Oxford Nanopore has also accused PacBio of infringing its intellectual property. Last April, the company filed two patent lawsuits against PacBio, one in the UK and the other in Germany, claiming that PacBio infringes European Patent 1192453, "Molecular and atomic scale evaluation of biopolymers," which it licenses exclusively from Harvard University.

PacBio filed its defense to the German suit in November, along with a separate nullity action to establish that the patent in question is invalid. It also filed a cross-complaint with the German court in December, alleging that Oxford Nanopore infringes PacBio's European Patent 3045542 in Germany.

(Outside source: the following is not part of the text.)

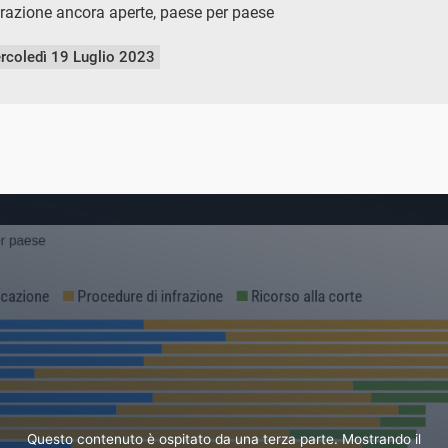
frazione ancora aperte, paese per paese
rcoledì 19 Luglio 2023
Questo contenuto è ospitato da una terza parte. Mostrando il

A trial for the German case and cross-complaint is set for July 27 of this year, and a trial for Oxford Nanopore's UK case is scheduled for March 2019.

In addition, PacBio complained to the US International Trade Commission in 2016, claiming that Oxford Nanopore infringed two other patents it holds, US Patent No. 9,404,146, "Compositions and methods for nucleic acid sequencing," which covers single-molecule sequencing using linked double-stranded DNA templates, and US Patent No. 9,542,527, "Compositions and methods for nucleic acid sequencing," a continuation of the '146 patent.

Earlier this year, the US ITC determined that Oxford Nanopore's products do not infringe those patents and terminated the investigation. PacBio, which believes the decision was based on an incorrect claim construction, filed a petition to appeal the US ITC's ruling with the US Court of Appeals for the Federal Circuit last month.